No but nice strawman straight out out of the eu oligarch handbook. Threats and calls to violence are already a crime even in the US and rightfully so.

10 seconds of research would show you criticism and jokes will get you prosecuted and raided:

https://brusselssignal.eu/2024/11/german-police-raid-mans-ho...

https://www.mainzer-medieninstitut.de/erfolglose-verfassungs...

Looking forward to your on topic justification.

There is a difference between the EU and the UK: the UK is no longer a signatory to the EU Charter of Fundamental Rights. On the other hand, it is still a signatory to the European Convention of Human Rights, but of course there has been a sustained, concerted effort to exit it, disparage it as "a villain's chapter" etc, at least since I've been in the country (2005).

The environment in the EU and the UK is also very different in terms of freedom of speech. In the UK for example I've kept tabs on people being put in jail for completely ludicrous reasons, like a kid who was accused of planning a Sandy Hook - like attack because he had a backpack with batteries, stones and ziplocks in it, and a young woman who was put in jail for writing poetry, with themes interpreted as terrorist sympathy. Unfortunately my bookmarks are on my other computer and I can't access them now and a search online only brings up more current cases that I don't know much about because I haven't looked into them yet, so I'll have to ask you to just have to believe me about that.

On the other hand you can find plenty of information about Drill music used as evidence in criminal trials, which is also a form of criminalisation of expression that should be banned under both the EU and CoE laws:

https://www.bbc.co.uk/news/uk-england-nottinghamshire-600703...

Then again there is the appalling treatment of climate activists and anti-war protesters in the UK, like for example the recent proscription of Palestine Action as a terrorist organisation and the arrest of hundreds of its supporters that followed. But I believe that protesting e.g. the carnage in Palestine is not treated much better in Germany or France.

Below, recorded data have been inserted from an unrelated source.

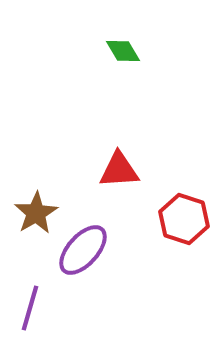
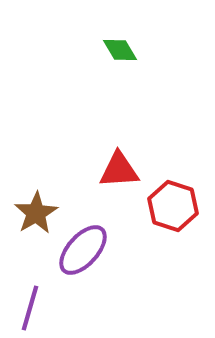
green diamond: moved 3 px left, 1 px up
red hexagon: moved 11 px left, 13 px up
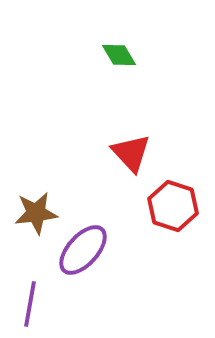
green diamond: moved 1 px left, 5 px down
red triangle: moved 12 px right, 17 px up; rotated 51 degrees clockwise
brown star: rotated 24 degrees clockwise
purple line: moved 4 px up; rotated 6 degrees counterclockwise
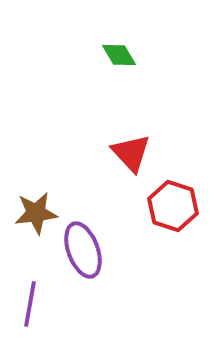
purple ellipse: rotated 62 degrees counterclockwise
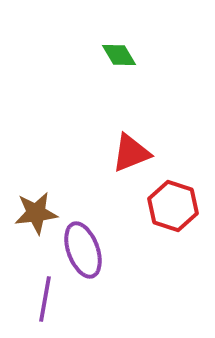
red triangle: rotated 51 degrees clockwise
purple line: moved 15 px right, 5 px up
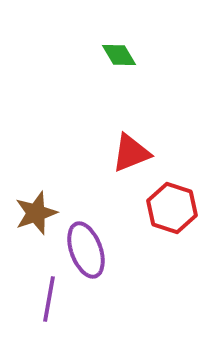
red hexagon: moved 1 px left, 2 px down
brown star: rotated 12 degrees counterclockwise
purple ellipse: moved 3 px right
purple line: moved 4 px right
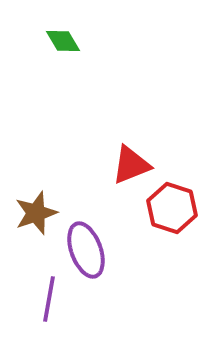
green diamond: moved 56 px left, 14 px up
red triangle: moved 12 px down
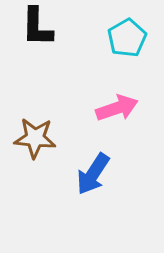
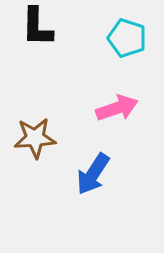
cyan pentagon: rotated 24 degrees counterclockwise
brown star: rotated 9 degrees counterclockwise
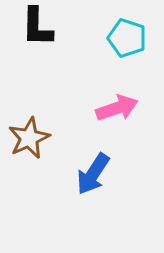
brown star: moved 6 px left; rotated 21 degrees counterclockwise
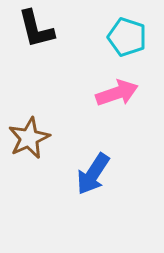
black L-shape: moved 1 px left, 2 px down; rotated 15 degrees counterclockwise
cyan pentagon: moved 1 px up
pink arrow: moved 15 px up
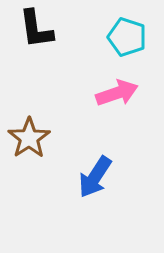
black L-shape: rotated 6 degrees clockwise
brown star: rotated 9 degrees counterclockwise
blue arrow: moved 2 px right, 3 px down
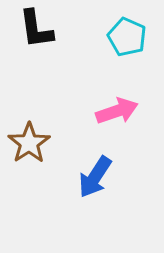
cyan pentagon: rotated 6 degrees clockwise
pink arrow: moved 18 px down
brown star: moved 5 px down
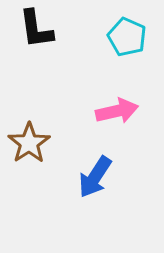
pink arrow: rotated 6 degrees clockwise
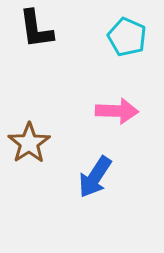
pink arrow: rotated 15 degrees clockwise
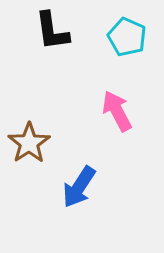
black L-shape: moved 16 px right, 2 px down
pink arrow: rotated 120 degrees counterclockwise
blue arrow: moved 16 px left, 10 px down
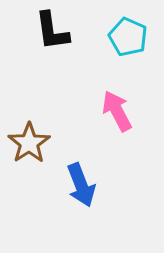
cyan pentagon: moved 1 px right
blue arrow: moved 2 px right, 2 px up; rotated 54 degrees counterclockwise
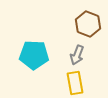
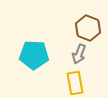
brown hexagon: moved 4 px down
gray arrow: moved 2 px right, 1 px up
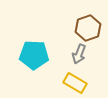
brown hexagon: rotated 20 degrees clockwise
yellow rectangle: rotated 50 degrees counterclockwise
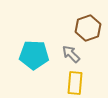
gray arrow: moved 8 px left; rotated 114 degrees clockwise
yellow rectangle: rotated 65 degrees clockwise
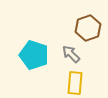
cyan pentagon: rotated 16 degrees clockwise
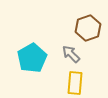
cyan pentagon: moved 2 px left, 3 px down; rotated 24 degrees clockwise
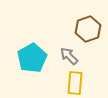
brown hexagon: moved 1 px down
gray arrow: moved 2 px left, 2 px down
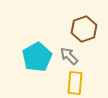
brown hexagon: moved 4 px left
cyan pentagon: moved 5 px right, 1 px up
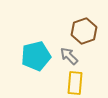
brown hexagon: moved 2 px down
cyan pentagon: moved 1 px left, 1 px up; rotated 16 degrees clockwise
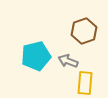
gray arrow: moved 1 px left, 5 px down; rotated 24 degrees counterclockwise
yellow rectangle: moved 10 px right
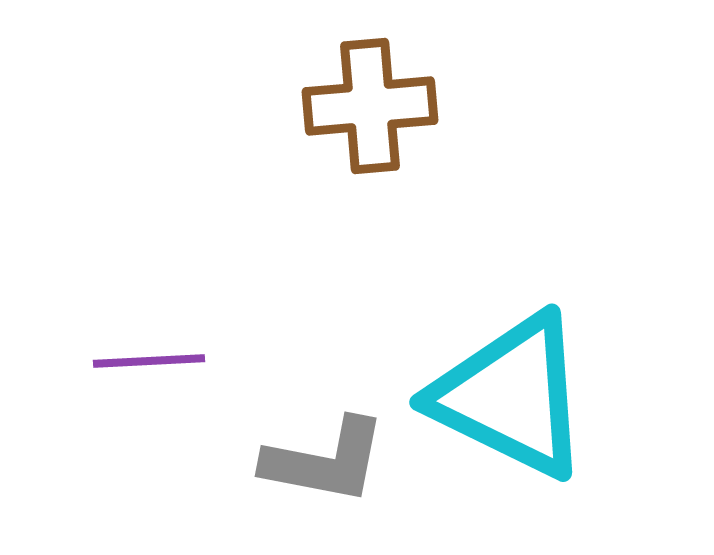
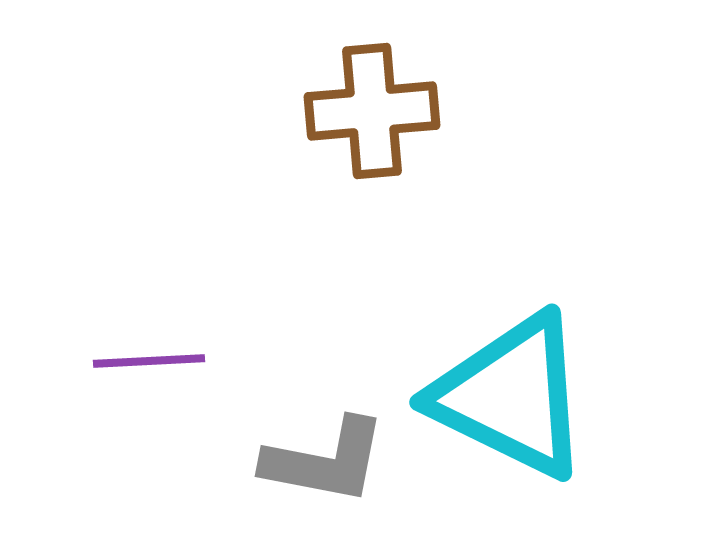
brown cross: moved 2 px right, 5 px down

The important thing to keep in mind however is that all of that is the result of authorities overstepping bounds and claiming for themselves powers that they don't have, which happens in such freedom of speech-loving countries like the US even more often. The fact of the matter is that the law of the land protects freedom of expression and we do not live in some dystopian dictatorship where you're bundled up if you so much as dare to make a squeak about the government, or the authorities.

Using a banned ad to claim otherwise is simply disingenuous.